▶ [EXCERPT TO READ]
BEGIN

Because the probit model only addresses willingness to bid, no discounted price data appear in this part of the study. One of the most important demographic indicators in bidding is the education of the respondent. Referring to Panel A in Exhibit 6, those with no high school education were more likely to bid. This relationship was statistically significant at a level of confidence of .01. A positive sign on the coefficient indicates a positive relationship with the probability of bidding; however, the β coefficients do not have a percentage interpretation in their current form. In the top half bid group, the variables generally performed as expected. Respondents over age 40 were more likely to bid on the scenario than those under age 40 (significant at the .10 level). Males are more likely to bid than females, which is significant at a confidence level of .05. Income has a negative affect on bidding. As incomes increase, the probability of bidding decreases. This is significant at a level of .05.

As expected, the more severe the described scenario, the less likely respondents are to bid. The variable heavy (indicating the heavy LUST scenario) is significant at the level of .05. The other variables, including number of persons per household, race and a variable for Midwest respondents was not significantly different from zero.

Panel B in Exhibit 6 has the same model and variables as Panel A, but adds the two dummy variables for local market conditions. Neither primarily residential/ mixed neighborhoods nor residential areas are statistically significant. This supports the notion that a form of local market conditions, neighborhood type, is not a factor in the likelihood of bidding on contaminated LUST property.

Panel C in Exhibit 6 replaces the regional and heavy dummies with states, to determine if there are differences between the states in the probability of bidding. The heavy dummy was removed for statistical reasons (perfect collinearity). The other demographic variables remain essentially unchanged, with the exception of age (over 40), which is still positive but is no longer statistically significant. Four of the six states are not significantly different from the reference category (Kentucky). Texas is associated with significantly fewer bids. The language unique to the LUST super-heavy scenario reflecting undrinkable well water explains this. Even though South Carolina respondents were more likely to bid, these findings generally support the research hypothesis that bidding behavior is similar across markets.

END

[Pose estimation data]
BEGIN

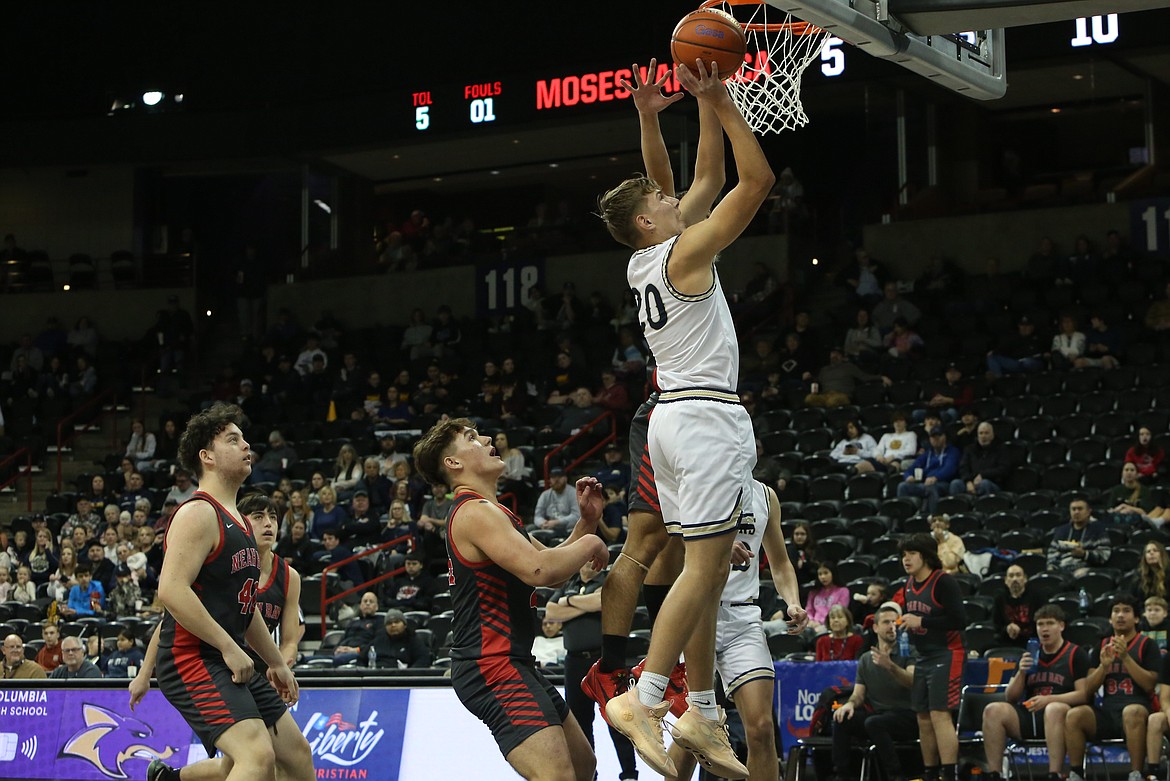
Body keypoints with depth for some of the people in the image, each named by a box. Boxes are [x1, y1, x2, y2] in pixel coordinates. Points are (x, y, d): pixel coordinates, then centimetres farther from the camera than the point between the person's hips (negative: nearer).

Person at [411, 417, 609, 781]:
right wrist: (589, 545, -10)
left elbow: (552, 571, 25)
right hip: (492, 666, -11)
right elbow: (538, 570, -27)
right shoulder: (476, 512, -13)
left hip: (512, 661, 11)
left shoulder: (489, 511, 21)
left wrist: (586, 521, 11)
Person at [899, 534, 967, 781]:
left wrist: (921, 622, -20)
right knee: (923, 718, 8)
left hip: (945, 656, -9)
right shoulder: (910, 585, 12)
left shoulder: (943, 582, -14)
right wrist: (906, 624, 7)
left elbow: (959, 619, -21)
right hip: (923, 657, 9)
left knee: (939, 715, -15)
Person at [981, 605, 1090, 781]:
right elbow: (1010, 698, 19)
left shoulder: (1075, 654, 6)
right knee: (993, 710, -21)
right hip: (1027, 716, 5)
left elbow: (1082, 694, -5)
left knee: (1054, 709, -39)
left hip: (1058, 714, -5)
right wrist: (1021, 673, 0)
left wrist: (1048, 700, -17)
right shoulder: (1029, 656, 21)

END

▶ [PROBLEMS TO SOLVE]
(a) From the excerpt on bidding for contaminated property, reproduce the passage between "As expected, the" and "contaminated LUST property.", inclusive.
(b) Answer these from the excerpt on bidding for contaminated property:
(i) Which state is the reference category in Panel C?
(ii) At what confidence level is the finding that males are more likely to bid than females significant?
(iii) Which dummy was removed in Panel C because of perfect collinearity?
The entries are unrelated to the excerpt on bidding for contaminated property and stand as separate material.

▶ [PER-TASK OUTPUTS]
(a)
As expected, the more severe the described scenario, the less likely respondents are to bid. The variable heavy (indicating the heavy LUST scenario) is significant at the level of .05. The other variables, including number of persons per household, race and a variable for Midwest respondents was not significantly different from zero.

Panel B in Exhibit 6 has the same model and variables as Panel A, but adds the two dummy variables for local market conditions. Neither primarily residential/ mixed neighborhoods nor residential areas are statistically significant. This supports the notion that a form of local market conditions, neighborhood type, is not a factor in the likelihood of bidding on contaminated LUST property.

(b)
(i) Kentucky
(ii) .05
(iii) The heavy dummy